> _WORK TO BE COMPLETED_
After finding the line with "37: (108, 36)" in the entries below, retype exactly each line from there through the line with "83: (156, 47)", including that final line.

> _SOURCE DATA_
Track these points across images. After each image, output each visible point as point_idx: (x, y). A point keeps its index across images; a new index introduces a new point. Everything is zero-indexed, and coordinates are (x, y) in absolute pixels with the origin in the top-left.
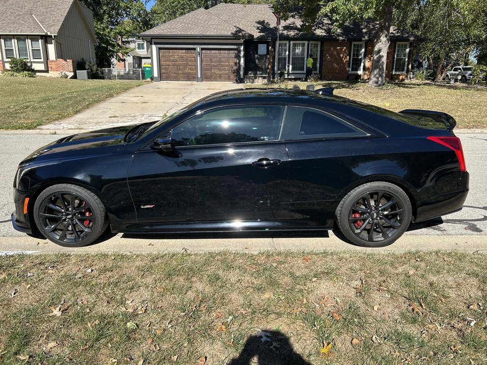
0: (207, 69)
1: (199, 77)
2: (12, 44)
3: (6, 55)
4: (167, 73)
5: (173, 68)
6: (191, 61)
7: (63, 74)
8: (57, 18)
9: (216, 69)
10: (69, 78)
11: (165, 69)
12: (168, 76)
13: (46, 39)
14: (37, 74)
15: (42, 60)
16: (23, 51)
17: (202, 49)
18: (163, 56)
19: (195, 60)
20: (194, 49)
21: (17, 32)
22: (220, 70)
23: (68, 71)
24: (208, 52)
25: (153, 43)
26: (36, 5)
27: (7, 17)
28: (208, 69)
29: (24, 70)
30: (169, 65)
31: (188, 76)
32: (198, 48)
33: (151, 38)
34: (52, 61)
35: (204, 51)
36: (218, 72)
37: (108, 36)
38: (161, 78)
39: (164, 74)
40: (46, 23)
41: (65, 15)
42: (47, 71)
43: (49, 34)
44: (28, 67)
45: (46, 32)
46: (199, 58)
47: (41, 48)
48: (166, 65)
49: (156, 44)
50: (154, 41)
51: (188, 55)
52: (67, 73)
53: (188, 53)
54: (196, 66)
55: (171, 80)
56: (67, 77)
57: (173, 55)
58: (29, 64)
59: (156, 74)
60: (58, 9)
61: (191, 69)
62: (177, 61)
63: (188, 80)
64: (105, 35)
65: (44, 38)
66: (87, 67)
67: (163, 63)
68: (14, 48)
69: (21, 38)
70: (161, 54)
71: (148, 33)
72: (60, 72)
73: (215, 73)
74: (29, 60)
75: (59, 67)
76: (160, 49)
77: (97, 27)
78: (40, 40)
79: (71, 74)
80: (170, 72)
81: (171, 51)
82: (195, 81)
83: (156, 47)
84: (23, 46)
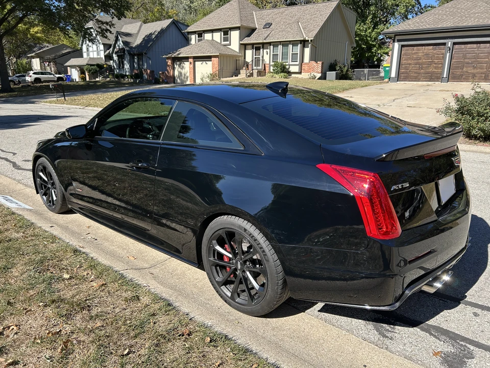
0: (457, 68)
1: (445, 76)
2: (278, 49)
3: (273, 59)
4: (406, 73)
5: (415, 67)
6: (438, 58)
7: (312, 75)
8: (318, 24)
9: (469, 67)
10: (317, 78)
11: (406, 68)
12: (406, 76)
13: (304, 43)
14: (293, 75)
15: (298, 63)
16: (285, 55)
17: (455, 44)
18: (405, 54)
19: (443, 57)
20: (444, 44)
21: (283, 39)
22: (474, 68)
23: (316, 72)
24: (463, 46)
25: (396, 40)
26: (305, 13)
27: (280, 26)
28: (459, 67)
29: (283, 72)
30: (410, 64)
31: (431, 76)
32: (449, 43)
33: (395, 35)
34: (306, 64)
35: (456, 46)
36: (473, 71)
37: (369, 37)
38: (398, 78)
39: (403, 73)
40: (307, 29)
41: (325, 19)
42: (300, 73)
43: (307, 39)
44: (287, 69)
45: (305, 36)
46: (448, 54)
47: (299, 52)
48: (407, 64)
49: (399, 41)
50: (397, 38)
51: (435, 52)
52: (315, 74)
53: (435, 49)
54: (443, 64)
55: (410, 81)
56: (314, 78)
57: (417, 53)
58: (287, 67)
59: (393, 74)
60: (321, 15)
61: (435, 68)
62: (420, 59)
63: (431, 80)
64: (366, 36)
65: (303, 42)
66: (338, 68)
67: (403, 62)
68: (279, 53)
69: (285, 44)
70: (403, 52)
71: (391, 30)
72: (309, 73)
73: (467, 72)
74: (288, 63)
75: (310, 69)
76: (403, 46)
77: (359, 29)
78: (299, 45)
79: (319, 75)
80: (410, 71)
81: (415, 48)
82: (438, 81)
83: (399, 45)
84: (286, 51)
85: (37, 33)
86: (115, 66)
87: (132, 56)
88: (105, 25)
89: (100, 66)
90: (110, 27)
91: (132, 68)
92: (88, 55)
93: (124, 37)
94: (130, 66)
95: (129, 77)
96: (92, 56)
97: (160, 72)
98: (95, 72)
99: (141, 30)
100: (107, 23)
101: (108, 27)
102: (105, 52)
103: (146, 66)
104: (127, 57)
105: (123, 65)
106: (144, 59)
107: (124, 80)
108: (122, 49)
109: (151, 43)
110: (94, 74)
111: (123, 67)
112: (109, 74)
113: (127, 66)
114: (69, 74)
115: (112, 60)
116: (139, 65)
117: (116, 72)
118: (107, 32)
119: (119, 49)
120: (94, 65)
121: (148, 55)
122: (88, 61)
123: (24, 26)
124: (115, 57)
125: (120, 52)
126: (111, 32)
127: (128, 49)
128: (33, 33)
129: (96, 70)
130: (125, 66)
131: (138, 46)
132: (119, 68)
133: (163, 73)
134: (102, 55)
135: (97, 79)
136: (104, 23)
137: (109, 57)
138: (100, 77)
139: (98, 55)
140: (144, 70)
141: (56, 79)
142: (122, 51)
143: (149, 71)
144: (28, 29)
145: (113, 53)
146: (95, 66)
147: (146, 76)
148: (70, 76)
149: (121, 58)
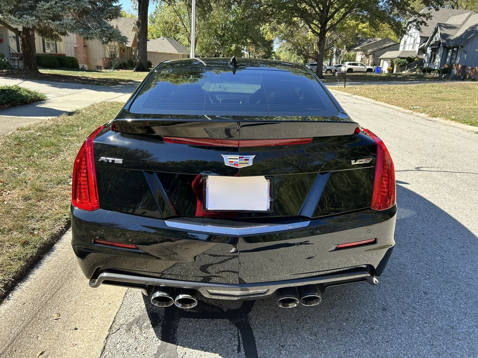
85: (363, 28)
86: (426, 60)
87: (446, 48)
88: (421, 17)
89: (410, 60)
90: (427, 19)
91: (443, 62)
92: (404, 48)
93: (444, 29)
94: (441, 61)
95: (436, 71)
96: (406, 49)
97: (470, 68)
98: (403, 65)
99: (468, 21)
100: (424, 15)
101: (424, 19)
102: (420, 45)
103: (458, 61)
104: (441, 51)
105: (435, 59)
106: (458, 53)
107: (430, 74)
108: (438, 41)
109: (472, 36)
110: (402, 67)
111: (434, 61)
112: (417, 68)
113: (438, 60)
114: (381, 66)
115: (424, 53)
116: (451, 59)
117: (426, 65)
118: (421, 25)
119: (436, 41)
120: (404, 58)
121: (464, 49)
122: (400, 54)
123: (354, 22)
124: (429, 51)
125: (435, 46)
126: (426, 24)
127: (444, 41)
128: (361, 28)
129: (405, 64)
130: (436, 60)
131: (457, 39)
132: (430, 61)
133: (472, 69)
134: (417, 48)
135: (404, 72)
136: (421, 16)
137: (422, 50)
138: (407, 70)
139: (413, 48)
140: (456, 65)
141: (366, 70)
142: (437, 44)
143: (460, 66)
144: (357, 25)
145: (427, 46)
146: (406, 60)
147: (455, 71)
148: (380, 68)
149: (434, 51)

---

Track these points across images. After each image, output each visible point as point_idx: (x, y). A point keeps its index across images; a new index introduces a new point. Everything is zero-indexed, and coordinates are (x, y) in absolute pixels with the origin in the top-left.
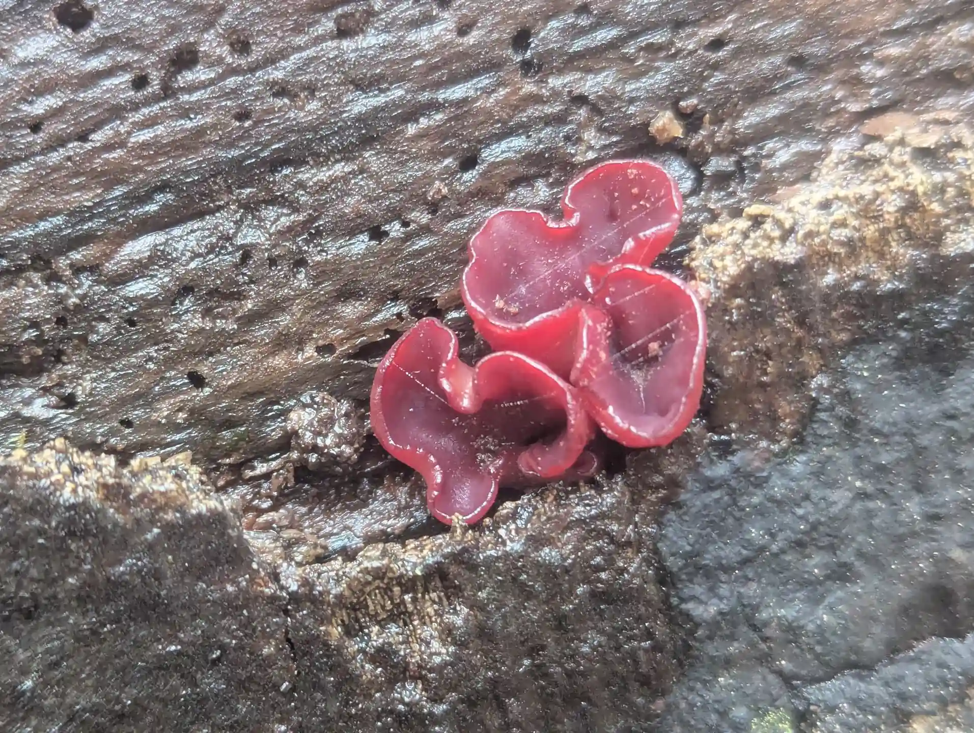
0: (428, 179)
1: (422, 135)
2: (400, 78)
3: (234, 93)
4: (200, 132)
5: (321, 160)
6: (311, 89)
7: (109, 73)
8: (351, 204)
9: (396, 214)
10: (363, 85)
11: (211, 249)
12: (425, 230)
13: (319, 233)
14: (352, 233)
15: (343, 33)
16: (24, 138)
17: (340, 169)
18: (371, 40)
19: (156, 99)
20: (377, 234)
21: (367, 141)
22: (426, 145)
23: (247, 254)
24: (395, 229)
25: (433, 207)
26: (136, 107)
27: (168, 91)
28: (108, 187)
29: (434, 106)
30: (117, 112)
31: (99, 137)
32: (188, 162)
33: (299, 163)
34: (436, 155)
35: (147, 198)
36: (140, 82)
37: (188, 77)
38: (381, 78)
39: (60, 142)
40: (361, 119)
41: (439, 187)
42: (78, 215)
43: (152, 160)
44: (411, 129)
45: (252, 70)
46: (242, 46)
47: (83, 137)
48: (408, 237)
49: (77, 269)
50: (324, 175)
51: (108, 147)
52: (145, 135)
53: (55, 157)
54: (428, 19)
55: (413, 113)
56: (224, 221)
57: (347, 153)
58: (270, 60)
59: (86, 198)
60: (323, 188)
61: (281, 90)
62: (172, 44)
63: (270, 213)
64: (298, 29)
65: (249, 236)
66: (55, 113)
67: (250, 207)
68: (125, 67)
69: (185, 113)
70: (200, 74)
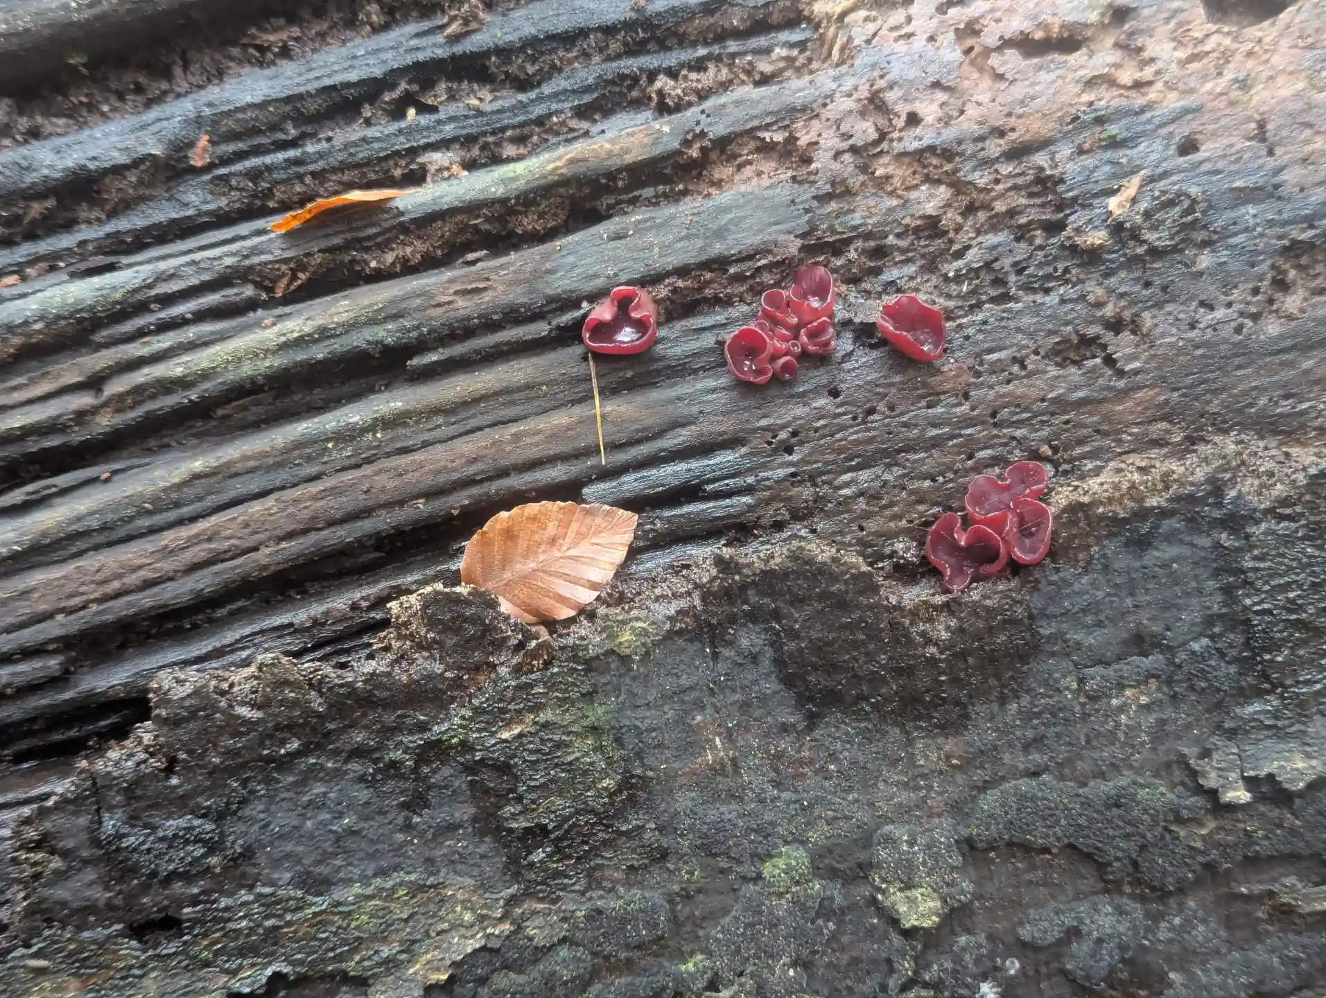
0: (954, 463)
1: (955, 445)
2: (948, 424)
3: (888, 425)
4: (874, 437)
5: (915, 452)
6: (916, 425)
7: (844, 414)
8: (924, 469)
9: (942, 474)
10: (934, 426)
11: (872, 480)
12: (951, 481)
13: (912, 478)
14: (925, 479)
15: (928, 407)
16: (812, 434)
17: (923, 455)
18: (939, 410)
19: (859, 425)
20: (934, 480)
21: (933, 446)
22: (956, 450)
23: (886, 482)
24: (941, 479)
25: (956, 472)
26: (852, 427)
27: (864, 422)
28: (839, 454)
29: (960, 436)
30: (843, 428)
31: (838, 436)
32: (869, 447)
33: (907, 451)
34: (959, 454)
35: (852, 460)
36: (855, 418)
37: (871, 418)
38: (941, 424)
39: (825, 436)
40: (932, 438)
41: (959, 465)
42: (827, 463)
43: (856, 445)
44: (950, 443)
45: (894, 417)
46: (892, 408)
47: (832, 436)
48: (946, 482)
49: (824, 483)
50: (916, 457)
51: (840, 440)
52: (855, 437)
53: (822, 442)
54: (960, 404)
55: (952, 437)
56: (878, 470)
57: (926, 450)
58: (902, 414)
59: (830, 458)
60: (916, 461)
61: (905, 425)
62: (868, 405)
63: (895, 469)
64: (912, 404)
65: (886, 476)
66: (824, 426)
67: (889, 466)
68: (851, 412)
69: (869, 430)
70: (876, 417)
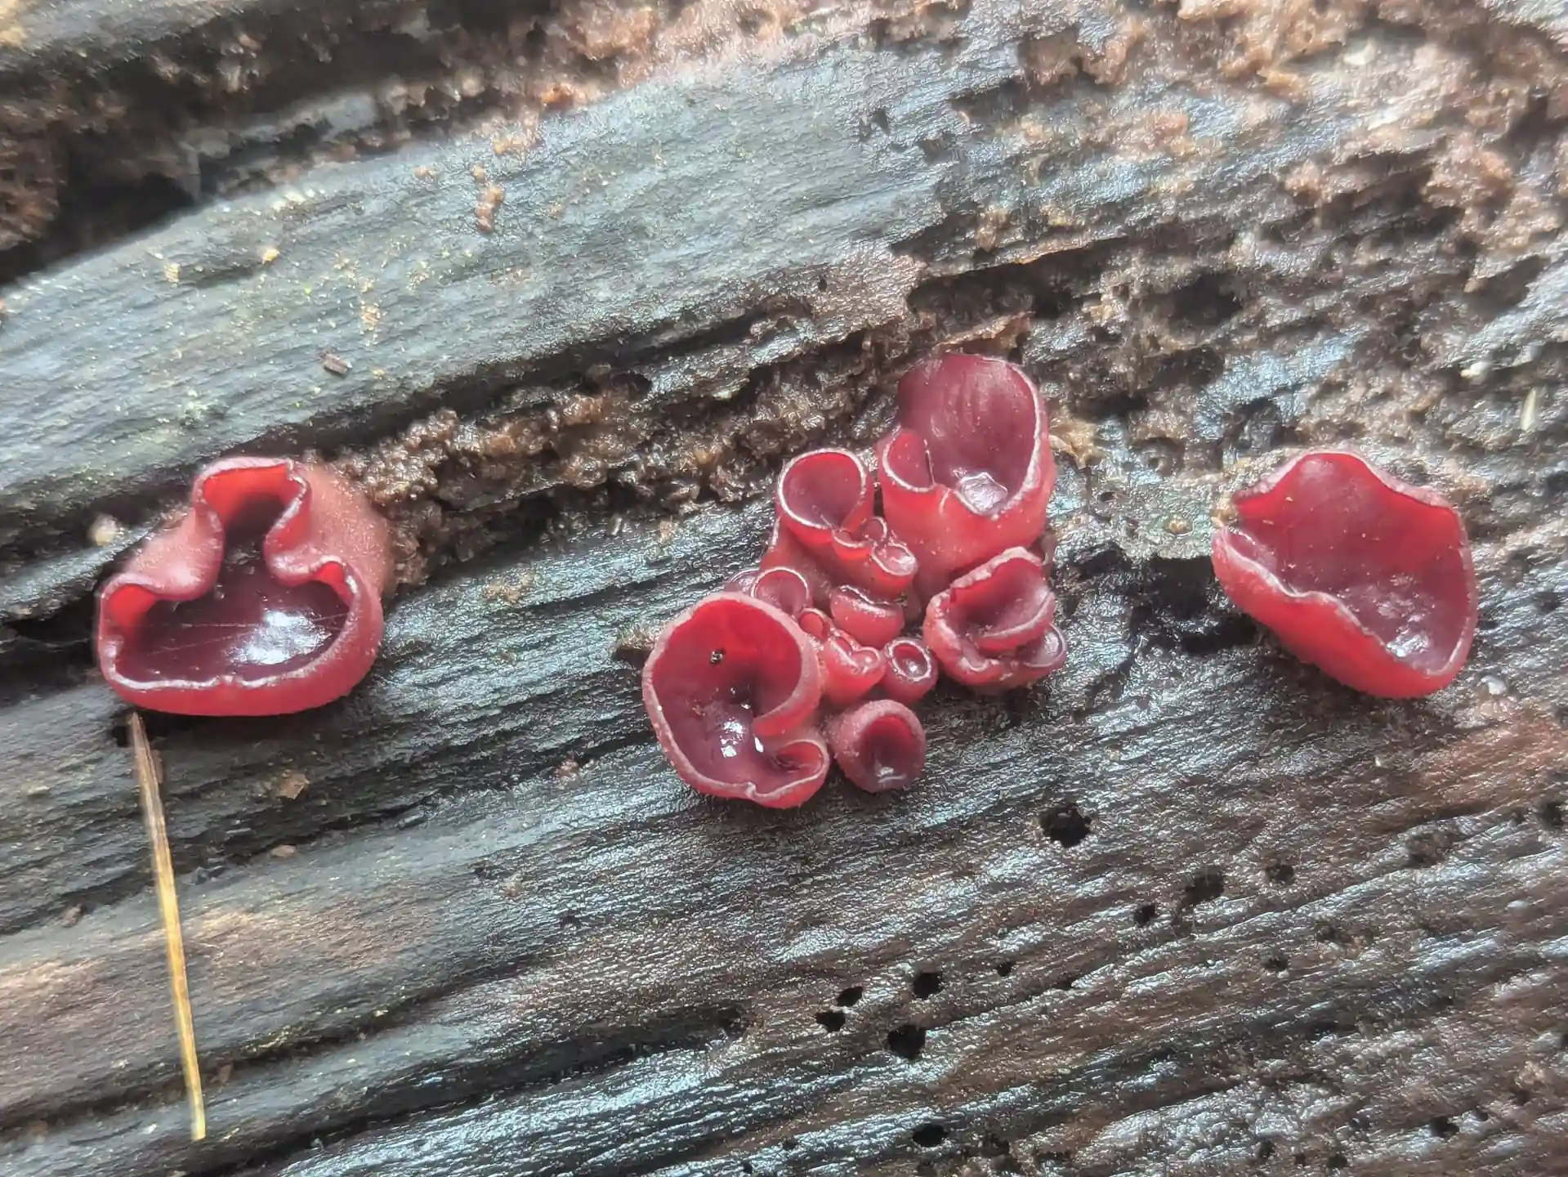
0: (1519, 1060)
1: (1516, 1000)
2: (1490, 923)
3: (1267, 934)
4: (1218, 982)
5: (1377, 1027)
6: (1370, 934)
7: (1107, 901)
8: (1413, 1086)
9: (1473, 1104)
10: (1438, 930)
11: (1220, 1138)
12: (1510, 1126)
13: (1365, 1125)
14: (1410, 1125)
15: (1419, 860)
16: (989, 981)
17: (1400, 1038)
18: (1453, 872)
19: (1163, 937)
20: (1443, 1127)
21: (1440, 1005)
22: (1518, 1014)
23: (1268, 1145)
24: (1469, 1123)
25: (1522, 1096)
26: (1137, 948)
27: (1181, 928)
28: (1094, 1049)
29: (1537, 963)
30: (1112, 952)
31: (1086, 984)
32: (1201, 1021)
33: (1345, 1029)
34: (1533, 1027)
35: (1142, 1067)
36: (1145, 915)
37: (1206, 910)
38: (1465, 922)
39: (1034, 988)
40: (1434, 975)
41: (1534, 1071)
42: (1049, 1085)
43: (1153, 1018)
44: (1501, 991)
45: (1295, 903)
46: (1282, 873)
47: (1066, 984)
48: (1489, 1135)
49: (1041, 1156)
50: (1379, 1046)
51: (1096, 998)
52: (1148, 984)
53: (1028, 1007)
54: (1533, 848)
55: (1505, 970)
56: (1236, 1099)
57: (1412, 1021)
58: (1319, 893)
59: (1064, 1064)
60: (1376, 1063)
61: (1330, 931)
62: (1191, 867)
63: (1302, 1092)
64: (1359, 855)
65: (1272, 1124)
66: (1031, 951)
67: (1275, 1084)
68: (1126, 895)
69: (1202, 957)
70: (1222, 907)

> _EXPECTED OUTPUT_
37: (108, 36)
38: (161, 78)
39: (164, 74)
40: (46, 23)
41: (65, 15)
42: (47, 71)
43: (49, 34)
44: (28, 67)
45: (46, 32)
46: (199, 58)
47: (41, 48)
48: (166, 65)
49: (156, 44)
50: (154, 41)
51: (188, 55)
52: (67, 73)
53: (188, 53)
54: (196, 66)
55: (171, 80)
56: (67, 77)
57: (173, 55)
58: (29, 64)
59: (156, 74)
60: (58, 9)
61: (191, 69)
62: (177, 61)
63: (188, 80)
64: (105, 35)
65: (44, 38)
66: (87, 67)
67: (163, 63)
68: (14, 48)
69: (21, 38)
70: (161, 54)
71: (148, 33)
72: (60, 72)
73: (215, 73)
74: (29, 60)
75: (59, 67)
76: (160, 49)
77: (97, 27)
78: (40, 40)
79: (71, 74)
80: (170, 72)
81: (171, 51)
82: (195, 81)
83: (156, 47)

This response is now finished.